Stored data entries
· · ·

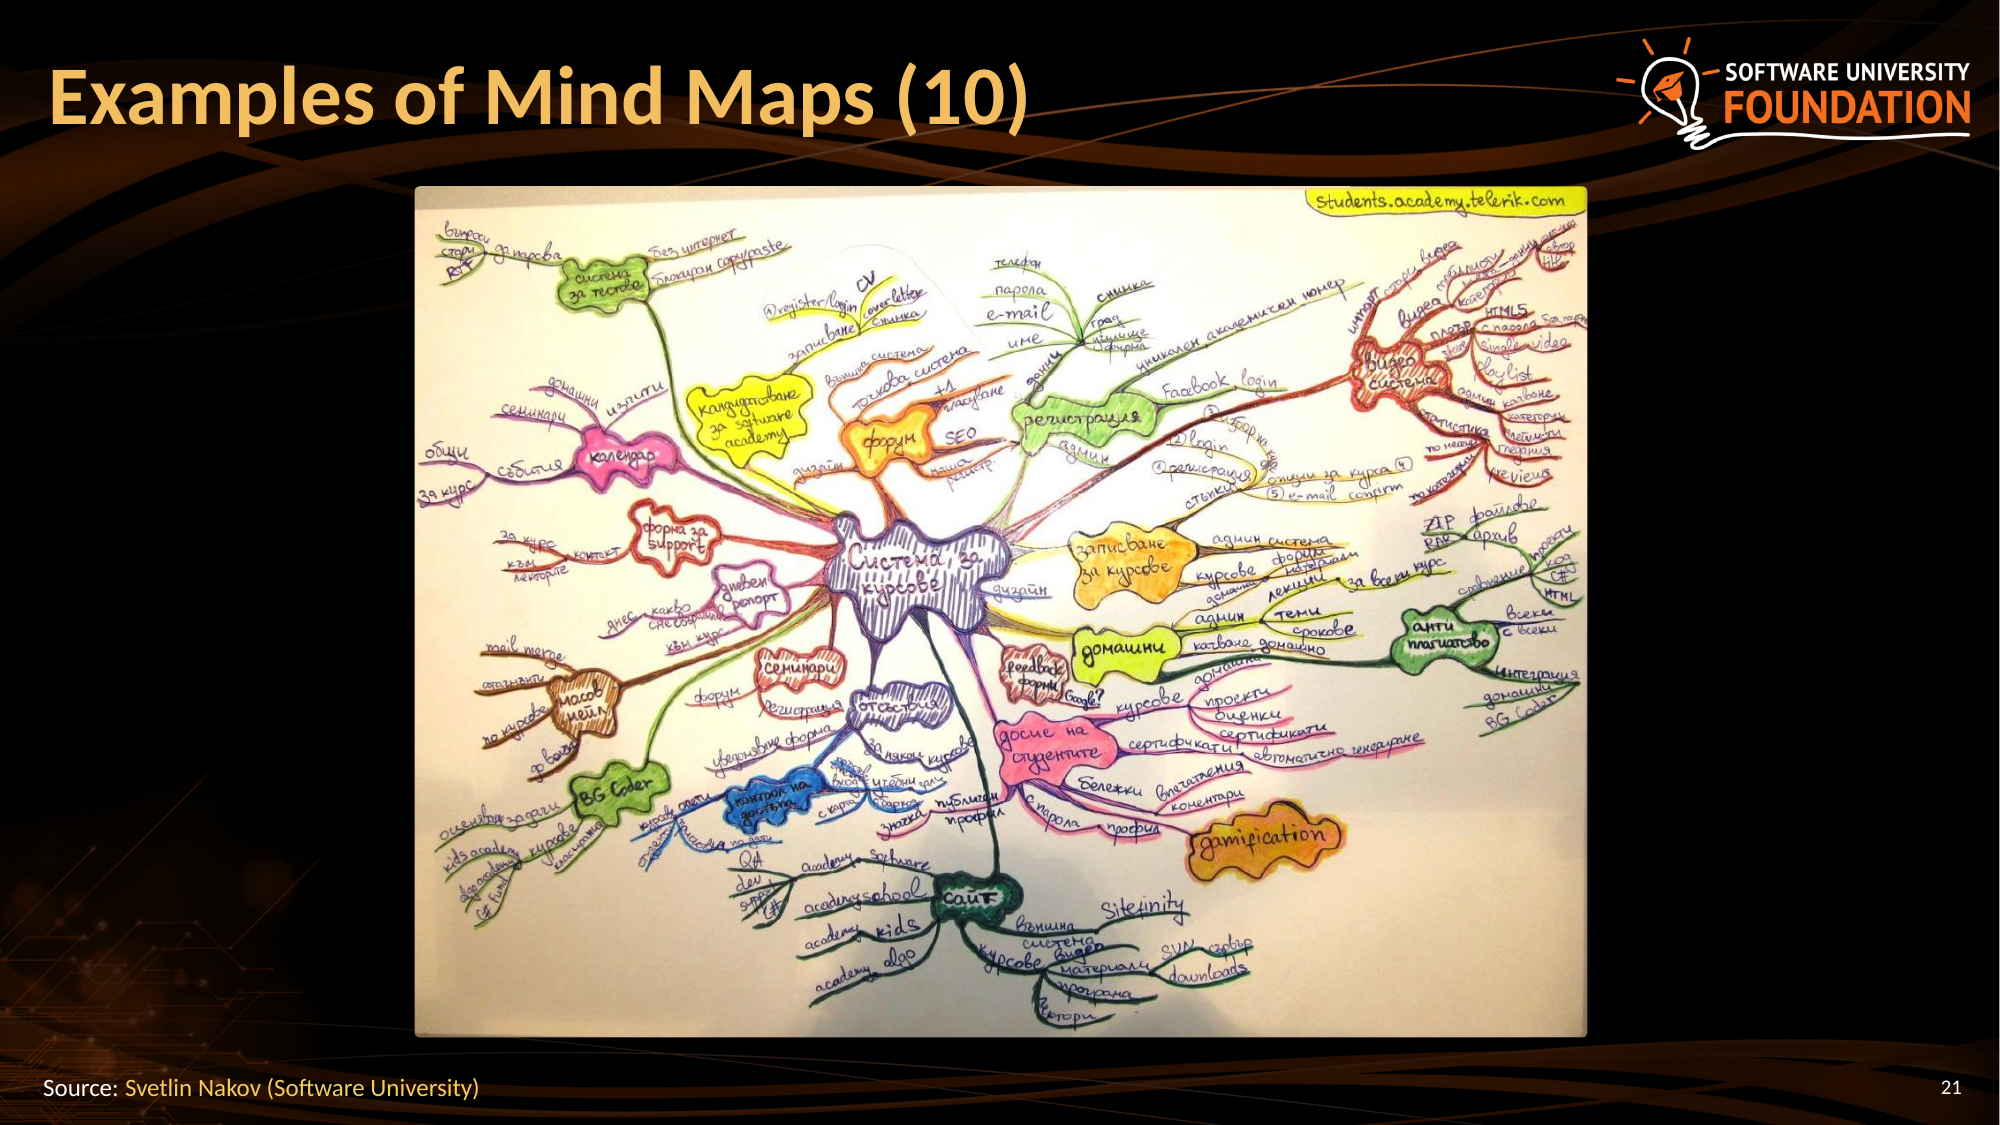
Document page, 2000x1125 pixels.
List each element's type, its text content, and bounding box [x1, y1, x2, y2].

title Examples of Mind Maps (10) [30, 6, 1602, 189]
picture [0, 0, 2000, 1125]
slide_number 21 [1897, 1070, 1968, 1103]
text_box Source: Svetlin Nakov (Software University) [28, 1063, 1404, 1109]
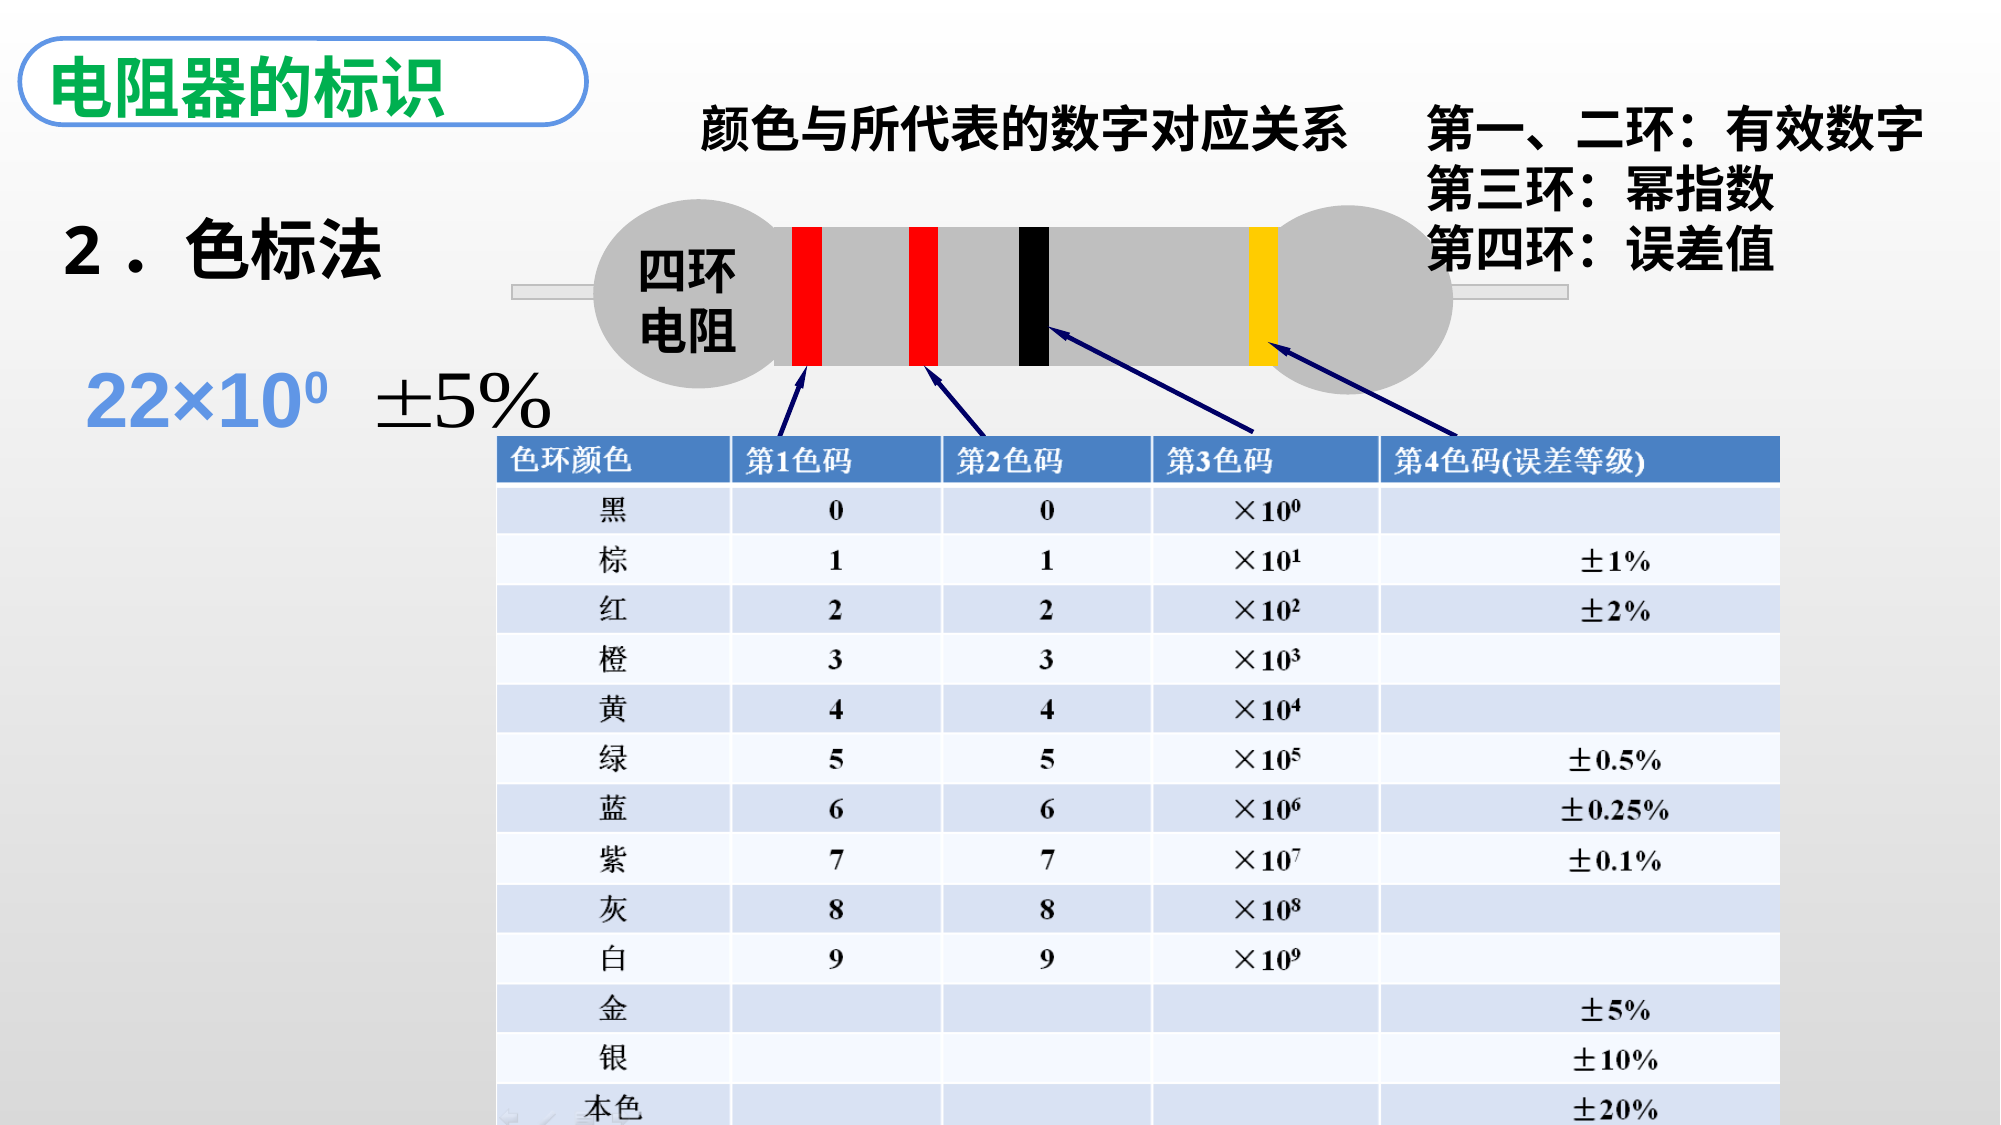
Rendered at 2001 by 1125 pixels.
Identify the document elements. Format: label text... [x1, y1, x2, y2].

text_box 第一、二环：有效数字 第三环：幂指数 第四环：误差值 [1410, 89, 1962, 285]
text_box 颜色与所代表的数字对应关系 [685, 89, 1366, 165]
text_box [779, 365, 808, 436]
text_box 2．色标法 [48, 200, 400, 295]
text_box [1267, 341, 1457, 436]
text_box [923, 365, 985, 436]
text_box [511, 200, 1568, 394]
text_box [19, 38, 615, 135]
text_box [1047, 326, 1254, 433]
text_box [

· · ·

BRIEF - From the line with "List each element's" to the last line above, restate each line word for word, but skip the pictures.

ANSWER -
List each element's type, its text content, and bounding box [x1, y1, x2, y2].

title Examples of Mind Maps (10) [30, 6, 1602, 189]
picture [0, 0, 2000, 1125]
slide_number 21 [1897, 1070, 1968, 1103]
text_box Source: Svetlin Nakov (Software University) [28, 1063, 1404, 1109]
Rendered at 2001 by 1125 pixels.
Identify the document elements. Format: label text... [x1, y1, x2, y2].

text_box 第一、二环：有效数字 第三环：幂指数 第四环：误差值 [1410, 89, 1962, 285]
text_box 颜色与所代表的数字对应关系 [685, 89, 1366, 165]
text_box [779, 365, 808, 436]
text_box 2．色标法 [48, 200, 400, 295]
text_box [1267, 341, 1457, 436]
text_box [923, 365, 985, 436]
text_box [511, 200, 1568, 394]
text_box [19, 38, 615, 135]
text_box [1047, 326, 1254, 433]
text_box [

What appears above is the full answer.